Simone Schenk is trainer en docent psychologie en communicatie aan de Academie voor Management en Bestuur aan de Avans Hogeschool in Den Bosch. Niet direct ‘your usual suspect’ voor het schrijven van een succesvol boek. En de titel: ‘Effectief adviseren. Een kwestie van luisteren’, draagt al helemaal niet bij aan dat idee. Toch is dit boek - haar eerste - dat in potentie wel.
Schenk schrijft prima - helder, zonder franje - maar daarin schuilt niet de grote kracht van haar pennenvrucht. Die zit hem in het jarenlange werk dat ze al in haar onderwerp had zitten voor ze begon te schrijven.
Het gaat Schenk om wat ze zelf noemt ‘pittige gesprekken’. Gesprekken waarin iets moet gebeuren. Waarin een boodschap bij iemand moet landen die hem of haar niet altijd welgevallig is. Zelf kwam ze er al vroeg achter dat ze kon adviseren wat ze wilde, maar dat doorgaans de boodschap bij de betrokkenen niet aankwam. Althans niet zodanig dat er ook enige actie aan werd verbonden. Een constatering die ons bekend in de oren klinkt.
Psycholoog als ze is, dook Schenk in de vraag wat het brein zoal doet in een gesprek: blokkeren, in de war raken, in paniek raken, de positie in de groep veilig stellen, passief afwachten... Uiteindelijk somt ze zes veelvoorkomende gedragspatronen op die we allemaal herkennen en hangt daar dierennamen aan. De angstreflex, dat is de haas. De wolf is altijd bezig met z’n positie in de groep. De bever verlaat z’n zorgvuldig afgedamde stuk rivier nooit, en de inktvis creëert alsmaar meer chaos...
Daaraan koppelt ze een bijna schaamteloos versimpelde schematisering van de werking van het brein, dat ze onderverdeelt in de kleine hersenen, de midden hersenen en de grote hersenen. Ze vergeet daarbij natuurlijk niet te vermelden dat het in werkelijkheid oneindig veel complexer in elkaar steekt, maar weet die versimpeling geloofwaardig te maken. De kleine hersenen, daar zit de aller-primitiefste vlucht, vecht of bevries reflex. In de midden hersenen heersen de hormonen (macht en voortplanting), en in de grote hersenen kan dan eindelijk de rationele afweging doorgang vinden.

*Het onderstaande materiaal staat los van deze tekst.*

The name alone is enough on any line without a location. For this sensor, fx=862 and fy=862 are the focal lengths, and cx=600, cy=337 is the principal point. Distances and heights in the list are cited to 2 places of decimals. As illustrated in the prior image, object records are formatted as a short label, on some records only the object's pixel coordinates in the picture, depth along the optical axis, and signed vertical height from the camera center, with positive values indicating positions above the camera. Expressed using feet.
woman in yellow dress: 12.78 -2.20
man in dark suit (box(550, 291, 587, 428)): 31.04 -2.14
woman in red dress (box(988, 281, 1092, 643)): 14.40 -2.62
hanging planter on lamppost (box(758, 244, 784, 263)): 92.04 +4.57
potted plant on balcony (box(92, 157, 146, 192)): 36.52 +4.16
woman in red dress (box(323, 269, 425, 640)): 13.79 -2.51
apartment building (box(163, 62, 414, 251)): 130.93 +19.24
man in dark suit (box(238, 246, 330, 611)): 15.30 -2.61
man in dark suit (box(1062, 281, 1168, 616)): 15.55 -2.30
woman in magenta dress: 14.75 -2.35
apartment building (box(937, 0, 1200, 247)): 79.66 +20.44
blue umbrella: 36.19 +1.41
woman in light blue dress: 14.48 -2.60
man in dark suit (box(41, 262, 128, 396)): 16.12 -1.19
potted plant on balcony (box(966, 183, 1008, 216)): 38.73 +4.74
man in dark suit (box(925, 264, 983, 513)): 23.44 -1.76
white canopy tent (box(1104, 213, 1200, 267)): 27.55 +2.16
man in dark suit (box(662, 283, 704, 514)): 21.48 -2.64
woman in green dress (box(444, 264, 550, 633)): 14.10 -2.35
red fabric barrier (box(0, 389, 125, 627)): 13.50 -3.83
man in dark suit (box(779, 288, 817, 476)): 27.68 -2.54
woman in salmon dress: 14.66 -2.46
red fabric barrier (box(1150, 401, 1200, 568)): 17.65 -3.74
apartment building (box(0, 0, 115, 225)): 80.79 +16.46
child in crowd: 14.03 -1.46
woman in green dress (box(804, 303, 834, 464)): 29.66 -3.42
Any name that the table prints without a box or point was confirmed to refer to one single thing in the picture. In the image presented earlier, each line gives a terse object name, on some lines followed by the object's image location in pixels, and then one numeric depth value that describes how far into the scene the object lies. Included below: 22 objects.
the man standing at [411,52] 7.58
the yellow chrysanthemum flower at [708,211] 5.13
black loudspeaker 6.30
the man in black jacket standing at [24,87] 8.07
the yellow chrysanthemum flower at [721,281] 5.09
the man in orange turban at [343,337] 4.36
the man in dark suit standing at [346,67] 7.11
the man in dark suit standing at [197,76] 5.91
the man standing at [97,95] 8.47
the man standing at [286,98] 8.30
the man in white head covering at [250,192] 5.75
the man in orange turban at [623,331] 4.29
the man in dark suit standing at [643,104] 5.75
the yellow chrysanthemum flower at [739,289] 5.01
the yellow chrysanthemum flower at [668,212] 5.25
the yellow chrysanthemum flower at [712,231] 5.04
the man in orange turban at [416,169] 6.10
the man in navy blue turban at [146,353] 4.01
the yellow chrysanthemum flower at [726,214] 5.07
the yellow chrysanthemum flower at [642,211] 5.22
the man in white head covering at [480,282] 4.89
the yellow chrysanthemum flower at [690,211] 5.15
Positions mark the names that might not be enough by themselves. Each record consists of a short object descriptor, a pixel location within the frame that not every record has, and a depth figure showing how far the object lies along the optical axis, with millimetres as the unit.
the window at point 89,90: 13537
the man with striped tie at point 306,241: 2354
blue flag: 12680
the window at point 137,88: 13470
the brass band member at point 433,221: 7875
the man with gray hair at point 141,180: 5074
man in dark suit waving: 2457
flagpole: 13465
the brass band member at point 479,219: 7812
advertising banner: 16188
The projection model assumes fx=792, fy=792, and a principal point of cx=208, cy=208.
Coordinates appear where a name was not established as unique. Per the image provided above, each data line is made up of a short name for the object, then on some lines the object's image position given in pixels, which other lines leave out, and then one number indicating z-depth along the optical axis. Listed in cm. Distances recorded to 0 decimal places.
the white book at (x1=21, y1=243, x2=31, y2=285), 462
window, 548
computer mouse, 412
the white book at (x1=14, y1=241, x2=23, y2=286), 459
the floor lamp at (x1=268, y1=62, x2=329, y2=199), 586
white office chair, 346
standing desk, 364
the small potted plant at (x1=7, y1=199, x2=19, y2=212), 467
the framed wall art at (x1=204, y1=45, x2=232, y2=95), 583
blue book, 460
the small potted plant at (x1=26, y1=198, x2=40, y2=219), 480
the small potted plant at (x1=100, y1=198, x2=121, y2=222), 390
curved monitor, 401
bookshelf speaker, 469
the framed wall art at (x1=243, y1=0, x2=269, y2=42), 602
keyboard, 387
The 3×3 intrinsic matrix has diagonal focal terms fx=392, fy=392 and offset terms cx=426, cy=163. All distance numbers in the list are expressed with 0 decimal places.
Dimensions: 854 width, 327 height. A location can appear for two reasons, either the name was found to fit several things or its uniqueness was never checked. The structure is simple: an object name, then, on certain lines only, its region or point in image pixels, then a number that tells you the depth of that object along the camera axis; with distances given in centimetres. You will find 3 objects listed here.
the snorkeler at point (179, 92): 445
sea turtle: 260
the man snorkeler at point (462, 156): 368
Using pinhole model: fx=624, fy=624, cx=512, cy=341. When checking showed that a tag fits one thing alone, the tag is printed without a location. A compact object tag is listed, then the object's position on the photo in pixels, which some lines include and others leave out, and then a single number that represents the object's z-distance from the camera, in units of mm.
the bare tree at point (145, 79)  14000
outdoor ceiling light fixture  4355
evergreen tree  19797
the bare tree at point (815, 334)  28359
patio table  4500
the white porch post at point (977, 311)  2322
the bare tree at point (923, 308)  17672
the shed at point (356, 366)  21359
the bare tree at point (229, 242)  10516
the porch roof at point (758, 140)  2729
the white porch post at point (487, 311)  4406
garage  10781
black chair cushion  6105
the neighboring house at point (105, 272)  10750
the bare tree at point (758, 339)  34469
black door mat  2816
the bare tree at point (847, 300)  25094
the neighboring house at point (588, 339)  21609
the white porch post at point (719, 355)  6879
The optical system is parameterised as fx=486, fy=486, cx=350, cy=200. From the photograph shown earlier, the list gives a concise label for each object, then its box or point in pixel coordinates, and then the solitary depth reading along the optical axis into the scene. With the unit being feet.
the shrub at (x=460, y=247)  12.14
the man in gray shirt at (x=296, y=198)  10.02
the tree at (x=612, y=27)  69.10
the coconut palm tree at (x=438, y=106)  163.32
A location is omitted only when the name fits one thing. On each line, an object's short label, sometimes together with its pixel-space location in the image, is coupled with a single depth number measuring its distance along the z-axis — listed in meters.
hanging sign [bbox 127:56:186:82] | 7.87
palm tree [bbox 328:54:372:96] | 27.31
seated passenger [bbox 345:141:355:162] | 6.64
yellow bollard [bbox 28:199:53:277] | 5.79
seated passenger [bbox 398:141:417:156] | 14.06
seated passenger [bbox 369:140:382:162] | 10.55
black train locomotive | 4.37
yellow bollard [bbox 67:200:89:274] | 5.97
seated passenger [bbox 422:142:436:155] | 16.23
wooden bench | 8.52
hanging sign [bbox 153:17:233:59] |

De rest van het boek leert ons hoe een ‘wolf’ een ‘ bever’ of een ‘inktvis’ of een combinatie ervan te herkennen en hoe daar vervolgens op een productieve manier mee om te gaan - lees: ze uit hun fundamentele gedragspatroon, uit hun ‘breinstand’ te halen - en aan het luisteren te krijgen.
De grootste kracht van dit boek is het gemak waarmee Schenk - zonder als een dilettant over te komen - haar simpele model geloofwaardig maakt. Dat verraadt jarenlange expertise en doet vermoeden dat het aanleren van haar methode weleens de moeite waard zou kunnen zijn.